Have done quite a lot of work on my NVA Phono1 over this last week.
Basically it has been turned into a two box Phono, with a large power supply fed by a 300VA toroidal transformer in one box, leaving just the phono board and the regulator board in the black box.
The mains switch, mains transformer, mains cable, rectifier and caps were removed from the black box and a big transformer, and rectifier, feeding 13600uF of smoothing per rail was installed in a Maplins plastic clamshell enclosure. The 45V, 0 -45V DC power left the clamshell box via an XLR socket, and connected to the NVA box via an XLR at the other end. Results were really rather good, so that I’ve been playing vinyl all week, with digital notable by its absence.

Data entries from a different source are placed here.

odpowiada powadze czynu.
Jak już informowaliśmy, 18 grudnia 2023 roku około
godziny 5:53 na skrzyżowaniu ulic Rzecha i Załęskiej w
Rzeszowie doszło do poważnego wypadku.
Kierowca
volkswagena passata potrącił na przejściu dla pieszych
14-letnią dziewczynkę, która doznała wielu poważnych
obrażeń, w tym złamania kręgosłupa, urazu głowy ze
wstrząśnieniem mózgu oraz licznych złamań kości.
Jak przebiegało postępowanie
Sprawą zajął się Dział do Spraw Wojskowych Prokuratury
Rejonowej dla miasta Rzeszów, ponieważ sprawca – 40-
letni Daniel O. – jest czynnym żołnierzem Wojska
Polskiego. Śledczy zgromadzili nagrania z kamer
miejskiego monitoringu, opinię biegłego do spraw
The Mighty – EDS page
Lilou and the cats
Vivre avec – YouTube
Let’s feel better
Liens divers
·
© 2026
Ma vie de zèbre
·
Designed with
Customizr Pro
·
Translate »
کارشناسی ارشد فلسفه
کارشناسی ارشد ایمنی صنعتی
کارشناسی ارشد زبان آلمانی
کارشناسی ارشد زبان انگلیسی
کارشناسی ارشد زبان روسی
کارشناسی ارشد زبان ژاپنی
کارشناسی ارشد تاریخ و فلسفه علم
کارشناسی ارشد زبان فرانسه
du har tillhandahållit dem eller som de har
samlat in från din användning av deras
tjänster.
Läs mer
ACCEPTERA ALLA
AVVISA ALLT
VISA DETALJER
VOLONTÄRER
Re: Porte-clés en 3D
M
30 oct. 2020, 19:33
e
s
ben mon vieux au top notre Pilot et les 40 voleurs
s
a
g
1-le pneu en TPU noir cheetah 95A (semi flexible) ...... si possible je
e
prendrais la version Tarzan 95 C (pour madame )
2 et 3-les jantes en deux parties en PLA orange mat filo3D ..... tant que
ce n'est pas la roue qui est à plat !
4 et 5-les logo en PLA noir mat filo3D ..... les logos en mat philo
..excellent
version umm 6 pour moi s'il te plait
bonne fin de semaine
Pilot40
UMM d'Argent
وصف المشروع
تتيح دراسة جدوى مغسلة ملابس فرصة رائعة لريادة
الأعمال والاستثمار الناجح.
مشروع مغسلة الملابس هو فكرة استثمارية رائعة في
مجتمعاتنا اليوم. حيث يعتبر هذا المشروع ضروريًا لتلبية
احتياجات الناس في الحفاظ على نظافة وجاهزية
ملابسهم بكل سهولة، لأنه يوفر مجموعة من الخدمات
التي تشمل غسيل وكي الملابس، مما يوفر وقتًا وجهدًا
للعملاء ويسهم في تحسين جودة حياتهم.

Final mod this evening was to fit a mono switch, to sum the channels at the Phono1 input sockets, when playing old 1950s/1960s mono records, of which I have quite a few. The difference with mono records played with summed channels vs mono played with stereo channels was well worth the five minutes spent fitting and wiring in the switch.
It made this sort of difference:
Mono-ing the first two Beatles albums on the 2009 digital remaster LPs resulted in a far more natural presentation than the hard left/right music in one channel, voices in the other ‘stereo’ of the originals. OK, so even when mono’ed these might not be the proper mono mixes, but it is still, for me infinitely preferable to the silly left/right presentation on the Please Please Me and With The Beatles LPs.
So a good week with analogue.
Before anything can be improved, it needs to be measured first.